The overall cost of ownership of HEVs and BEVs over the life of the vehicle is also not entirely clear to consumers, and there is still much confusion about how long one would have to own such a vehicle to realize cost savings on fuel, compared with a vehicle powered by a conventional internal combustion engine (ICE). The resale value of HEVs and BEVs, as well as the cost of replacing depleted battery packs, are other financial considerations that weigh heavily on consumers' minds.

Finally, it is clear from research in the world's largest automotive markets that buyers of hybrid and electric vehicles occupy a unique demographic niche. Buyers of HEVs and BEVs are generally older, more highly educated (possessing a postgraduate degree), high-income individuals who have a deep interest in technology, or who like to be among the early adopters of any new technology product. As a result, it is not clear that HEVs and BEVs will appeal to the general population.

Government Regulations

While the governments of the world's largest automotive-producing nations have schedules in place for improving fuel economy and reducing exhaust emissions, there is little consensus about the timing or manner in which these objectives are to be achieved. Some governments are promoting HEVs, others are focusing on BEVs, and still others are considering additional options.
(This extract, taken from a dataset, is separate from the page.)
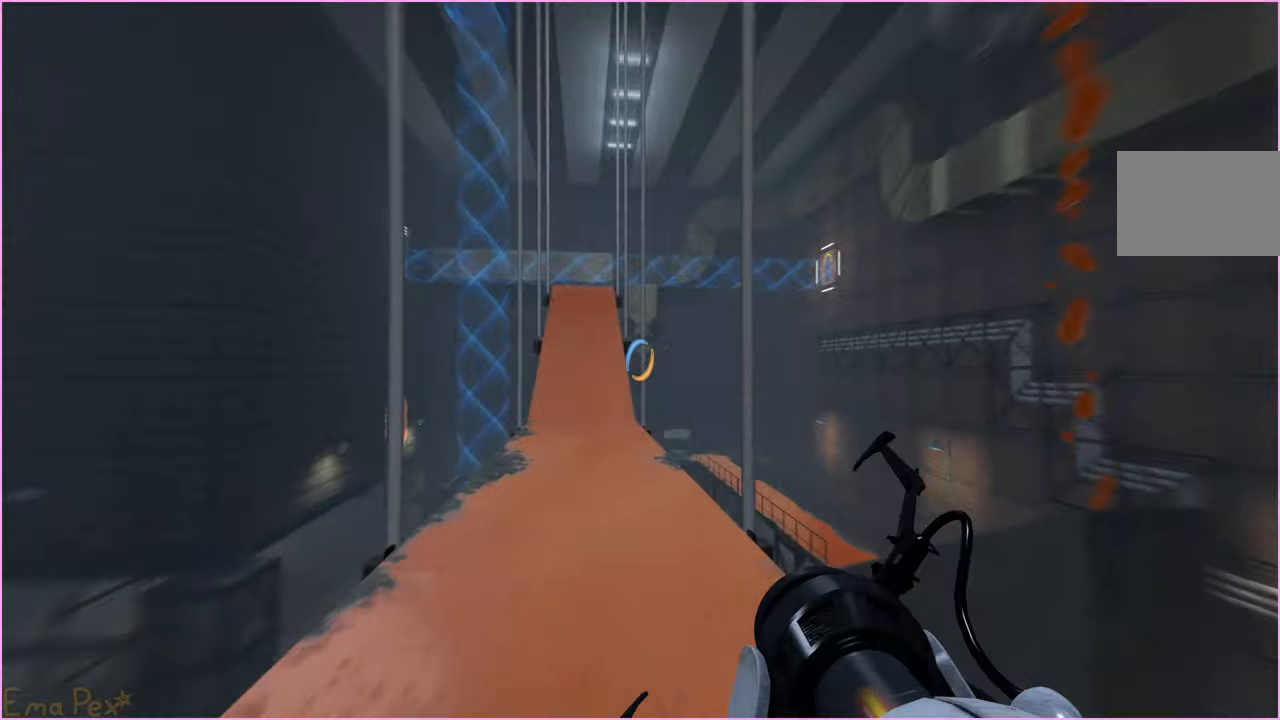
{"keys": ["w"], "mouse": [], "events": []}
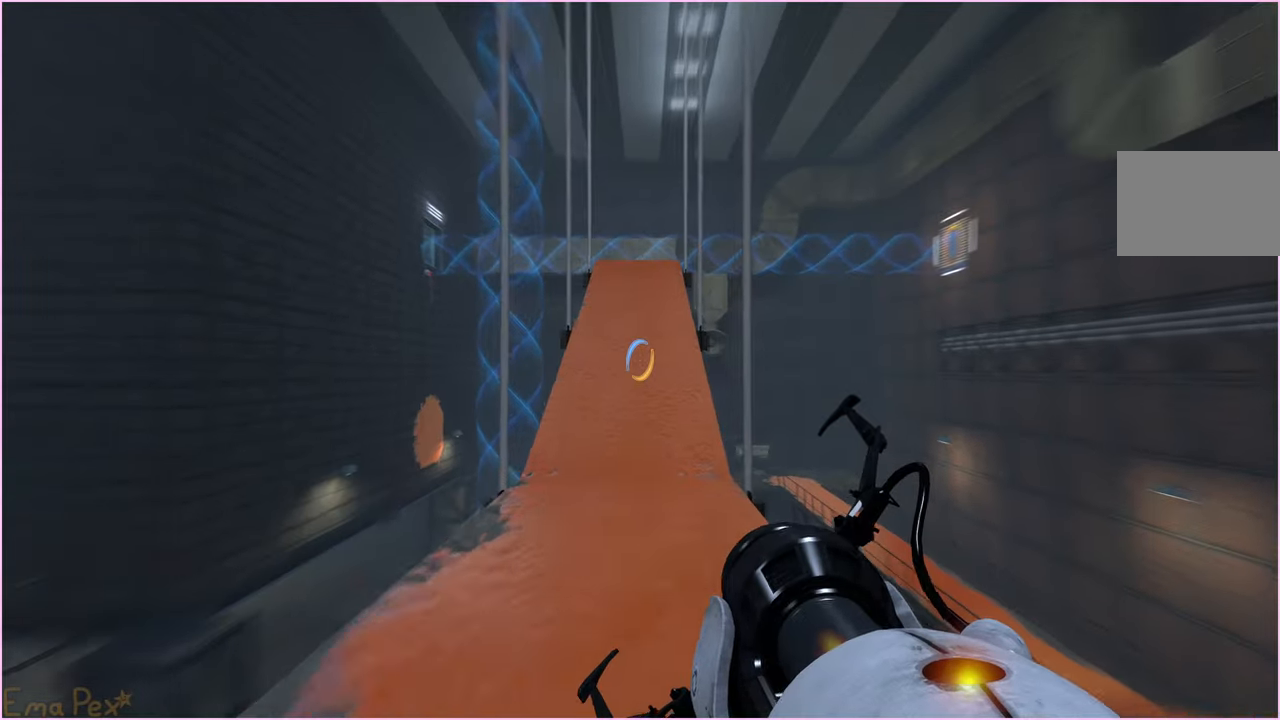
{"keys": ["w"], "mouse": [], "events": []}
According to Humphrey, the lack of consistency in regulations across markets is causing global automakers to hedge their options by seeking alliances and technology-sharing agreements. The heavy fixed costs associated with developing multiple powertrain options simultaneously are prohibitively expensive. When combined with the projected lower sales volumes of these products, collaboration between auto companies is almost a necessity to control costs and remain competitive.

One unpredictable aspect of the 2020 outlook is how markets would be affected if more stringent and consistent legislation is adopted that supports specific technologies. In particular, China has the ability to move quickly, invest heavily in the development of one specific propulsion technology, and mandate fuel economy or emissions standards that could favor a particular technology or require a minimum sales penetration level for vehicles with a designated technology. Given the size and growth rate of the Chinese auto market, such a coordinated regulatory environment might allow Chinese companies to achieve economies of scale and drive down the cost of alternative-energy vehicles.

Technology

While HEVs and BEVs offer an interesting alternative for the future, it must be acknowledged that many of the shortcomings that defined battery-based vehicles 100 years ago are still prevalent today. These include limited driving range, extended recharging times, limited support infrastructure, and the high cost of battery packs.

Moreover, while reducing exhaust emissions was not an important factor in the development of battery-based vehicles 100 years ago, it has been a significant driver behind the development of BEVs today. For many governments, the primary goal of transitioning to alternative powertrains is to reduce exhaust emissions, and it is not clear how much of this can be achieved.

"We don't want to replace tailpipe emissions with the emissions of coal- and oil-fired power plants that produce the electricity used by BEVs," said Humphrey. "We have to look at the carbon footprint of the entire energy supply chain."

Breakdown of Global HEV and BEV Sales by 2020

Of the 5.2 million HEVs and BEVs forecasted to be sold worldwide in 2020, some 3.9 million units are expected to be HEVs, according to the J.D. Power and Associates global forecast numbers for the third-quarter of 2010. The leading markets for HEVs are the United States (1.7 million units), Europe (977,000 units), and Japan (875,000 units). China is expected to sell fewer than 100,000 HEVs in 2020.

Of the 1.3 million BEVs projected to be sold worldwide in 2020, sales in Europe will account for 742,000 units; sales in China will account for 332,000 units; and the United States and Japan should each account for sales of approximately 100,000 BEVs in 2020.